* [Instructions to follow] This exercise requires an exact output of the listing, images omitted.

----

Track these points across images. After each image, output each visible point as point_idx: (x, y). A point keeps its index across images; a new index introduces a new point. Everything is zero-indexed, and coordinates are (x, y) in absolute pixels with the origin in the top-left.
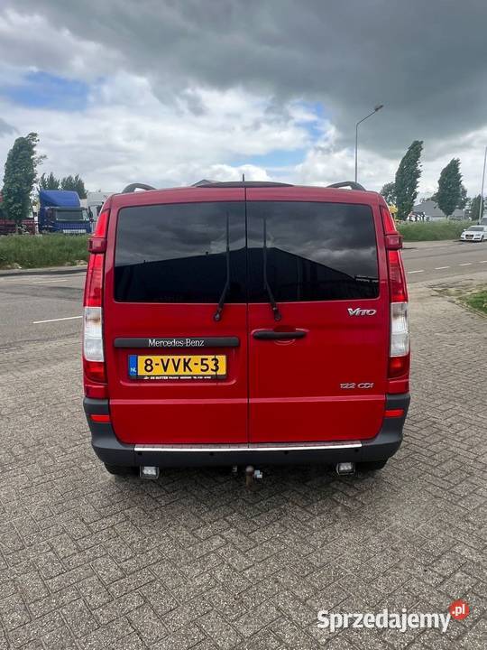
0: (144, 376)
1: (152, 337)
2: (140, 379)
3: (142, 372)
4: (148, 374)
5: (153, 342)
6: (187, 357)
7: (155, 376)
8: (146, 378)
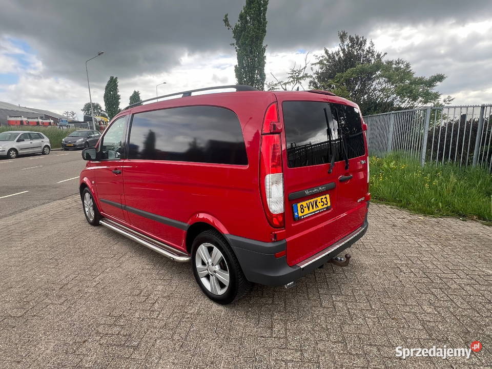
0: (301, 217)
1: (306, 189)
2: (300, 219)
3: (300, 214)
4: (303, 214)
5: (307, 192)
6: (316, 199)
7: (306, 215)
8: (303, 218)
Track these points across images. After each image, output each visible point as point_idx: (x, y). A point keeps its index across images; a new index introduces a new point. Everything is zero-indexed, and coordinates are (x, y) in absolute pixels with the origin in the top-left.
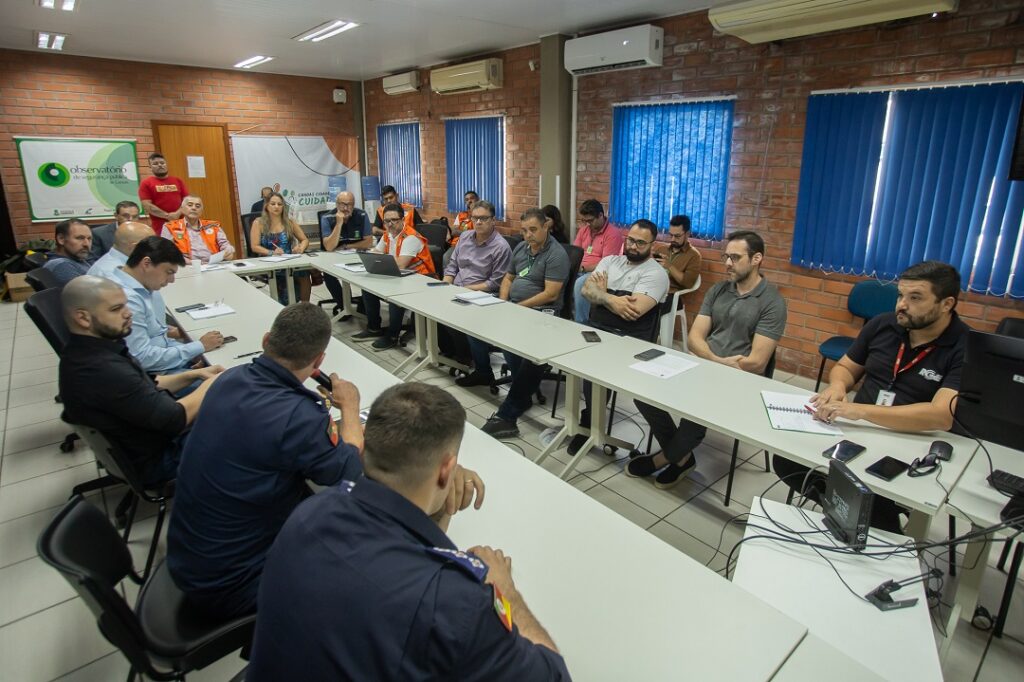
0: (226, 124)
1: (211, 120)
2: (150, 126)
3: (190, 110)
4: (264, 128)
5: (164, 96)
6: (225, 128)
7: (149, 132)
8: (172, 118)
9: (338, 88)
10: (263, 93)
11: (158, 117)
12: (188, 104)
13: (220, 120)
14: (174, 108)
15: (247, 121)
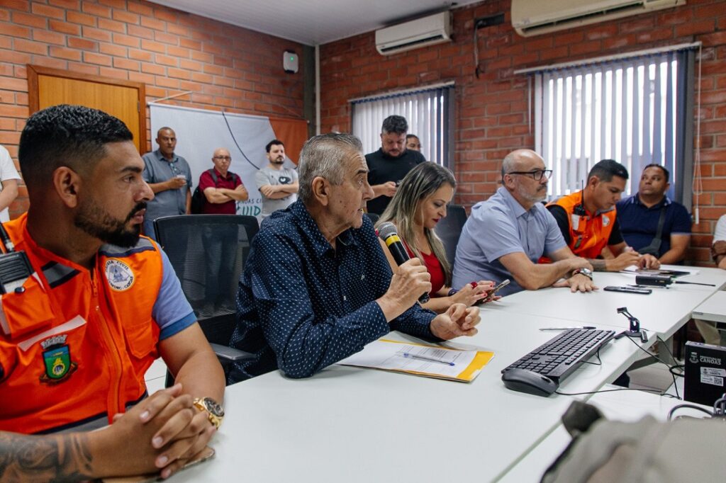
0: (144, 85)
1: (121, 76)
2: (25, 75)
3: (92, 56)
4: (194, 97)
5: (52, 27)
6: (141, 90)
7: (23, 85)
8: (62, 66)
9: (290, 51)
10: (196, 46)
11: (39, 62)
12: (90, 45)
13: (136, 78)
14: (66, 49)
15: (172, 83)
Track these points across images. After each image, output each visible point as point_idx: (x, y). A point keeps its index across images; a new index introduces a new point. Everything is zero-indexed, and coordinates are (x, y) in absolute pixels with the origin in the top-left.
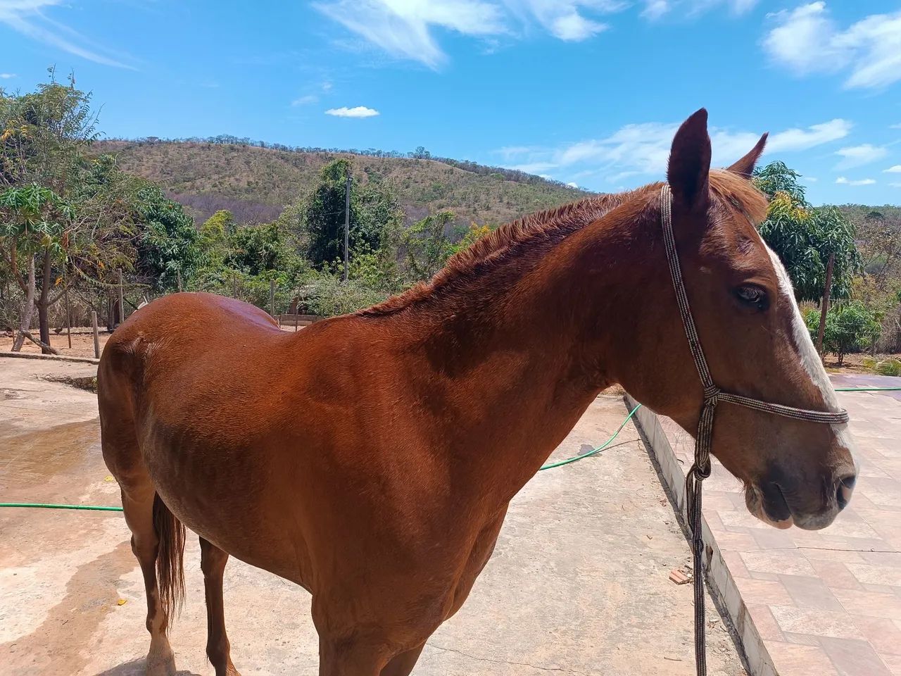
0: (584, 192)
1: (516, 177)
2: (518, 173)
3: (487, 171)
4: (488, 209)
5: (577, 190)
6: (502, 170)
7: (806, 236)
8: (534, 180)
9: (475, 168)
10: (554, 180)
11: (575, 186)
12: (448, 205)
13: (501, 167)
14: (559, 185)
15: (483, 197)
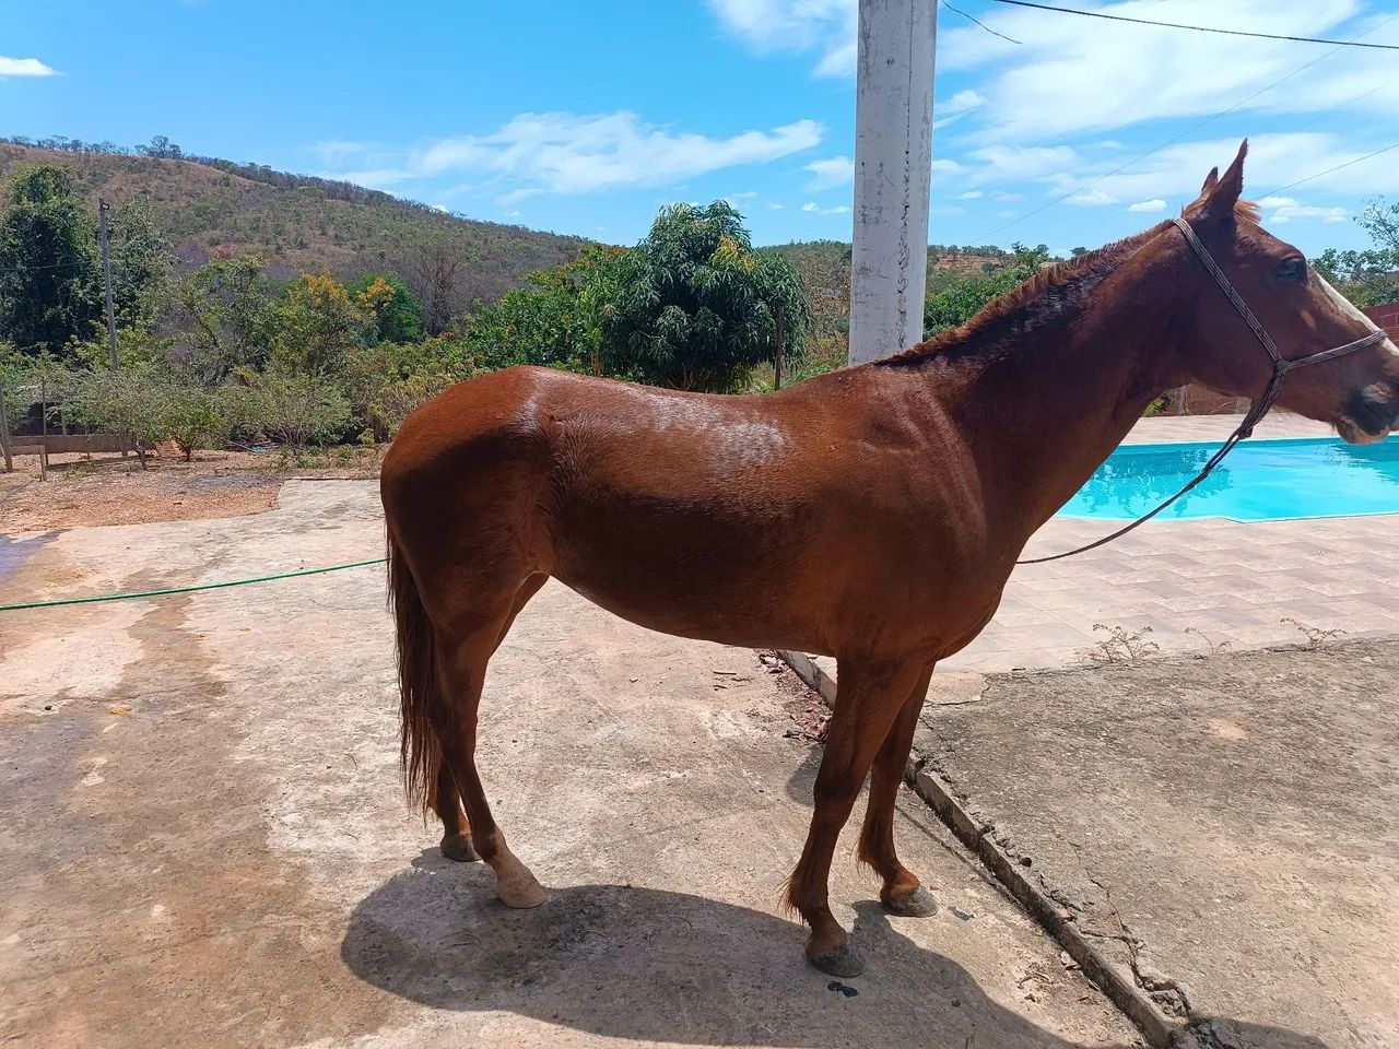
0: (461, 220)
1: (345, 192)
2: (347, 185)
3: (290, 182)
4: (302, 246)
5: (449, 217)
6: (318, 181)
7: (756, 290)
8: (376, 198)
9: (268, 175)
10: (409, 199)
11: (444, 209)
12: (227, 239)
13: (316, 176)
14: (418, 207)
15: (290, 226)
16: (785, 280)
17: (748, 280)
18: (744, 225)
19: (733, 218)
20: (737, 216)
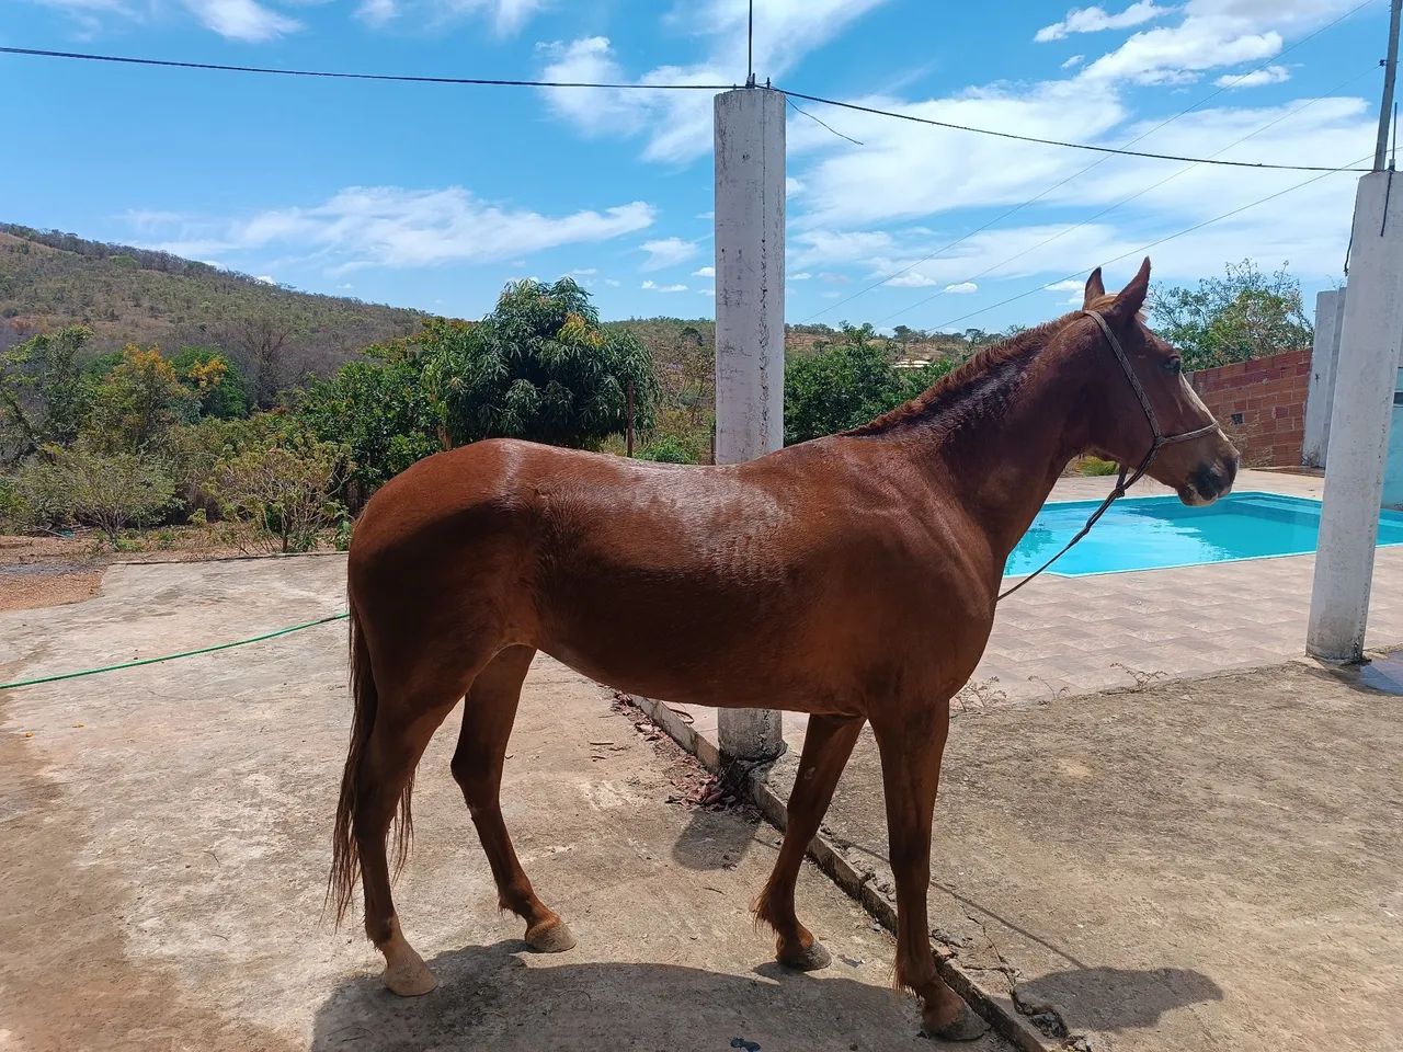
0: (288, 292)
1: (163, 263)
2: (163, 256)
3: (100, 251)
4: (113, 317)
5: (276, 289)
6: (132, 250)
7: (605, 365)
8: (195, 269)
9: (74, 243)
10: (233, 270)
11: (270, 281)
12: (27, 310)
13: (129, 245)
14: (242, 279)
15: (99, 297)
16: (633, 356)
17: (597, 356)
18: (591, 301)
19: (579, 295)
20: (583, 293)
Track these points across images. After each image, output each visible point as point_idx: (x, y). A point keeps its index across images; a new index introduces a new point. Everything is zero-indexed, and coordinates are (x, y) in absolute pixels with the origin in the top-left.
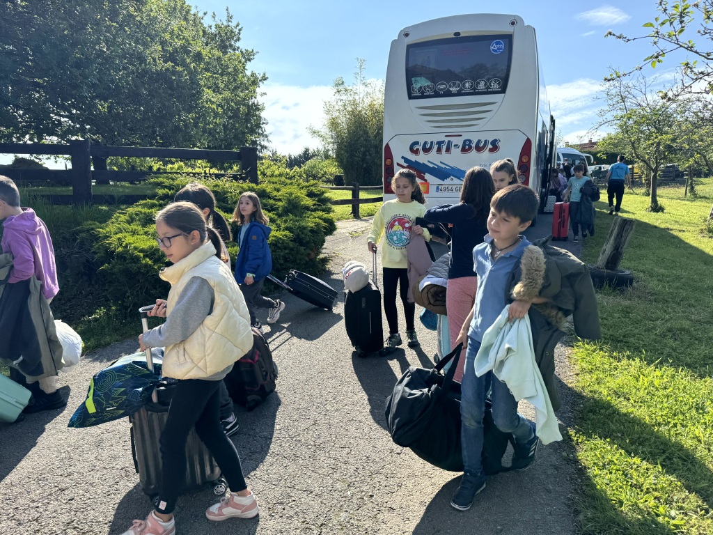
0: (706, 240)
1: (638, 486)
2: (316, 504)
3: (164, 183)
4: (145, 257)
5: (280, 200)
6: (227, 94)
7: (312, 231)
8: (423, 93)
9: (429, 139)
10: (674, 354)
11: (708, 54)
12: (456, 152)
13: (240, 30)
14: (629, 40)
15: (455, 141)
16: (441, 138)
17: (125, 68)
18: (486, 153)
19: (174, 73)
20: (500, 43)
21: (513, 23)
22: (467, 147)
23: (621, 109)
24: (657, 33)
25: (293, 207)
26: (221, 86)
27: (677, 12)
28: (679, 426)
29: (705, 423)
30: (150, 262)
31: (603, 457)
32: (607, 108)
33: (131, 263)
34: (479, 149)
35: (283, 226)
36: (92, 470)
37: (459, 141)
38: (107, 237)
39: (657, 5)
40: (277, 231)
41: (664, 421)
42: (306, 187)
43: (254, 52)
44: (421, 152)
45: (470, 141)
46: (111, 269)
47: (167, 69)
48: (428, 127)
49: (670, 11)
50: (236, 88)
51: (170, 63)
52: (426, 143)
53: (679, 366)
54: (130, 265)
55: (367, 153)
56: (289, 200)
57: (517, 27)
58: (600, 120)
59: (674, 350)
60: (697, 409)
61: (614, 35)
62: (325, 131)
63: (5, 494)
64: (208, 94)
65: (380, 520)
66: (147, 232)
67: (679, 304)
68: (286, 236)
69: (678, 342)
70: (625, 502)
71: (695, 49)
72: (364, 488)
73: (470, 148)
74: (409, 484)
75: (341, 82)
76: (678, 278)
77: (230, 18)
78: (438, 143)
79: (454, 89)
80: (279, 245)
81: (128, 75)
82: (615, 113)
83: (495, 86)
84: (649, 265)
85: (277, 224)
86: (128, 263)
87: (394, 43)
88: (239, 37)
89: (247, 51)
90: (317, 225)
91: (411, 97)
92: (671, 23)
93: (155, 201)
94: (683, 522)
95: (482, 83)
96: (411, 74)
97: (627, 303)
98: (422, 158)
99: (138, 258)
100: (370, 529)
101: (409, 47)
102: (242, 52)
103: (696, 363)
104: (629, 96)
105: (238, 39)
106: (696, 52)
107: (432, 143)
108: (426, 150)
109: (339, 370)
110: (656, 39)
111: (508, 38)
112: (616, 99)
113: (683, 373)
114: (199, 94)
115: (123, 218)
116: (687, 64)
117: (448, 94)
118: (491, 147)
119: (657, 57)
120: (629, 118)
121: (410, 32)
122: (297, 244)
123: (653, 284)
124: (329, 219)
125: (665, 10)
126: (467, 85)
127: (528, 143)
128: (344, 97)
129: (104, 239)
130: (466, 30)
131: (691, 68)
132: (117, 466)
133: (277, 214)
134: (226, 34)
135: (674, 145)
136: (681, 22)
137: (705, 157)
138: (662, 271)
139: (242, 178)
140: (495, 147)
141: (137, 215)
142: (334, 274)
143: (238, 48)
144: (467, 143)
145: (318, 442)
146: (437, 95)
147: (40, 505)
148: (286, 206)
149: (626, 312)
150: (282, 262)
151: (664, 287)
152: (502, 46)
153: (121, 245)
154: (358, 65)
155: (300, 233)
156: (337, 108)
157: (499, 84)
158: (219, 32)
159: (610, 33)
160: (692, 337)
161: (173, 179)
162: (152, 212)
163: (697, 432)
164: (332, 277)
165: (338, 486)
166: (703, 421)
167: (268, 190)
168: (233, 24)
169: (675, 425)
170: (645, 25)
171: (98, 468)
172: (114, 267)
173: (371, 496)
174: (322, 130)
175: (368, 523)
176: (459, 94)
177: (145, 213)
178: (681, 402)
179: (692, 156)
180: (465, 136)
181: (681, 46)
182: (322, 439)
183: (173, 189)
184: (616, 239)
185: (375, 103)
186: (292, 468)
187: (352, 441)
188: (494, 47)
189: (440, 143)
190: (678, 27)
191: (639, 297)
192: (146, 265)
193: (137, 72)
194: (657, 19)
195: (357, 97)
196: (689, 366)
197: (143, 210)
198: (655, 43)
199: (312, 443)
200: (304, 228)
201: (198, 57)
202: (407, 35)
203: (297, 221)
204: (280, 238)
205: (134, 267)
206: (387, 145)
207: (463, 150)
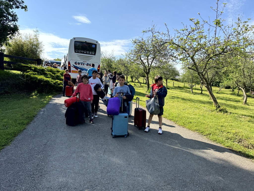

----

* [Task solution]
Track these points across images. After each image, output each visible point as point_idx: (x, y). A point keeps its index across images; a new index introduces a new point. Everything is zero-indexed, and coordinates are (x, y) in absolute pixels with the origin in the top-left.
0: (144, 376)
1: (152, 337)
2: (140, 379)
3: (142, 372)
4: (148, 374)
5: (153, 342)
6: (187, 357)
7: (155, 376)
8: (146, 378)
0: (301, 217)
1: (306, 189)
2: (300, 219)
3: (300, 214)
4: (303, 214)
5: (307, 192)
6: (316, 199)
7: (306, 215)
8: (303, 218)
Track these points across images. After each image, output each visible point as point_idx: (x, y). A point keeps its index across images; a new index introduces a new point. Everything is zero-indexed, and coordinates are (x, y) in absolute pixels with the origin in the top-left.
0: (226, 124)
1: (211, 120)
2: (150, 126)
3: (190, 110)
4: (264, 128)
5: (164, 96)
6: (225, 128)
7: (149, 132)
8: (172, 118)
9: (338, 88)
10: (263, 93)
11: (158, 117)
12: (188, 104)
13: (220, 120)
14: (174, 108)
15: (247, 121)
0: (144, 85)
1: (121, 76)
2: (25, 75)
3: (92, 56)
4: (194, 97)
5: (52, 27)
6: (141, 90)
7: (23, 85)
8: (62, 66)
9: (290, 51)
10: (196, 46)
11: (39, 62)
12: (90, 45)
13: (136, 78)
14: (66, 49)
15: (172, 83)
Track these points across images. After each image, output each visible point as point_idx: (x, y). A point keeps its index across images; a new index introduces a new point. Everything is zero-indexed, and coordinates are (x, y) in absolute pixels with the origin in the top-left.
0: (584, 192)
1: (516, 177)
2: (518, 173)
3: (487, 171)
4: (488, 209)
5: (577, 190)
6: (502, 170)
7: (806, 236)
8: (534, 180)
9: (475, 168)
10: (554, 180)
11: (575, 186)
12: (448, 205)
13: (501, 167)
14: (559, 185)
15: (483, 197)
0: (461, 220)
1: (345, 192)
2: (347, 185)
3: (290, 182)
4: (302, 246)
5: (449, 217)
6: (318, 181)
7: (756, 290)
8: (376, 198)
9: (268, 175)
10: (409, 199)
11: (444, 209)
12: (227, 239)
13: (316, 176)
14: (418, 207)
15: (290, 226)
16: (785, 280)
17: (748, 280)
18: (744, 225)
19: (733, 218)
20: (737, 216)
0: (288, 292)
1: (163, 263)
2: (163, 256)
3: (100, 251)
4: (113, 317)
5: (276, 289)
6: (132, 250)
7: (605, 365)
8: (195, 269)
9: (74, 243)
10: (233, 270)
11: (270, 281)
12: (27, 310)
13: (129, 245)
14: (242, 279)
15: (99, 297)
16: (633, 356)
17: (597, 356)
18: (591, 301)
19: (579, 295)
20: (583, 293)
Track these points across images. After each image, output each visible point as point_idx: (x, y). A point keeps its index across images; a new index introduces a new point. Everything is zero-indexed, and coordinates are (x, y) in absolute pixels with the origin in the top-left.
0: (706, 240)
1: (638, 486)
2: (316, 504)
3: (164, 183)
4: (145, 257)
5: (280, 200)
6: (227, 94)
7: (312, 231)
8: (423, 93)
9: (429, 139)
10: (674, 354)
11: (708, 54)
12: (456, 152)
13: (240, 30)
14: (629, 40)
15: (455, 141)
16: (441, 138)
17: (125, 68)
18: (486, 153)
19: (174, 73)
20: (500, 43)
21: (513, 23)
22: (467, 147)
23: (621, 109)
24: (657, 33)
25: (293, 207)
26: (221, 86)
27: (677, 12)
28: (679, 426)
29: (705, 423)
30: (150, 262)
31: (603, 457)
32: (607, 108)
33: (131, 263)
34: (479, 149)
35: (283, 226)
36: (92, 470)
37: (459, 141)
38: (107, 237)
39: (657, 5)
40: (277, 231)
41: (664, 421)
42: (306, 187)
43: (254, 52)
44: (421, 152)
45: (470, 141)
46: (111, 269)
47: (167, 69)
48: (428, 127)
49: (670, 11)
50: (236, 88)
51: (170, 63)
52: (426, 143)
53: (679, 366)
54: (130, 265)
55: (367, 153)
56: (289, 200)
57: (517, 27)
58: (600, 120)
59: (674, 350)
60: (697, 409)
61: (614, 35)
62: (325, 131)
63: (5, 494)
64: (208, 94)
65: (380, 520)
66: (147, 232)
67: (679, 304)
68: (286, 236)
69: (678, 342)
70: (625, 502)
71: (695, 49)
72: (364, 488)
73: (470, 148)
74: (409, 484)
75: (341, 82)
76: (678, 278)
77: (230, 18)
78: (438, 143)
79: (454, 89)
80: (279, 245)
81: (128, 75)
82: (615, 113)
83: (495, 86)
84: (649, 265)
85: (277, 224)
86: (128, 263)
87: (394, 43)
88: (239, 37)
89: (247, 51)
90: (317, 225)
91: (411, 97)
92: (671, 23)
93: (155, 201)
94: (683, 522)
95: (482, 83)
96: (411, 74)
97: (627, 303)
98: (422, 158)
99: (138, 258)
100: (370, 529)
101: (409, 47)
102: (242, 52)
103: (696, 363)
104: (629, 96)
105: (238, 39)
106: (696, 52)
107: (432, 143)
108: (426, 150)
109: (339, 370)
110: (656, 39)
111: (508, 38)
112: (616, 99)
113: (683, 373)
114: (199, 94)
115: (123, 218)
116: (687, 64)
117: (448, 94)
118: (491, 147)
119: (657, 57)
120: (629, 118)
121: (410, 32)
122: (297, 244)
123: (653, 284)
124: (329, 219)
125: (665, 10)
126: (467, 85)
127: (528, 143)
128: (344, 97)
129: (104, 239)
130: (466, 30)
131: (691, 68)
132: (117, 466)
133: (277, 214)
134: (226, 34)
135: (674, 145)
136: (681, 22)
137: (705, 157)
138: (662, 271)
139: (242, 178)
140: (495, 147)
141: (137, 215)
142: (334, 274)
143: (238, 48)
144: (467, 143)
145: (318, 442)
146: (437, 95)
147: (40, 505)
148: (286, 206)
149: (626, 312)
150: (282, 262)
151: (664, 287)
152: (502, 46)
153: (121, 245)
154: (358, 65)
155: (300, 233)
156: (337, 108)
157: (499, 84)
158: (219, 32)
159: (610, 33)
160: (692, 337)
161: (173, 179)
162: (152, 212)
163: (697, 432)
164: (332, 277)
165: (338, 486)
166: (703, 421)
167: (268, 190)
168: (233, 24)
169: (675, 425)
170: (645, 25)
171: (98, 468)
172: (114, 267)
173: (371, 496)
174: (322, 130)
175: (368, 523)
176: (459, 94)
177: (145, 213)
178: (681, 402)
179: (692, 156)
180: (465, 136)
181: (681, 46)
182: (322, 439)
183: (173, 189)
184: (616, 239)
185: (375, 103)
186: (292, 468)
187: (352, 441)
188: (494, 47)
189: (440, 143)
190: (678, 27)
191: (639, 297)
192: (146, 265)
193: (137, 72)
194: (657, 19)
195: (357, 97)
196: (689, 366)
197: (143, 210)
198: (655, 43)
199: (312, 443)
200: (304, 228)
201: (198, 57)
202: (407, 35)
203: (297, 221)
204: (280, 238)
205: (134, 267)
206: (387, 145)
207: (463, 150)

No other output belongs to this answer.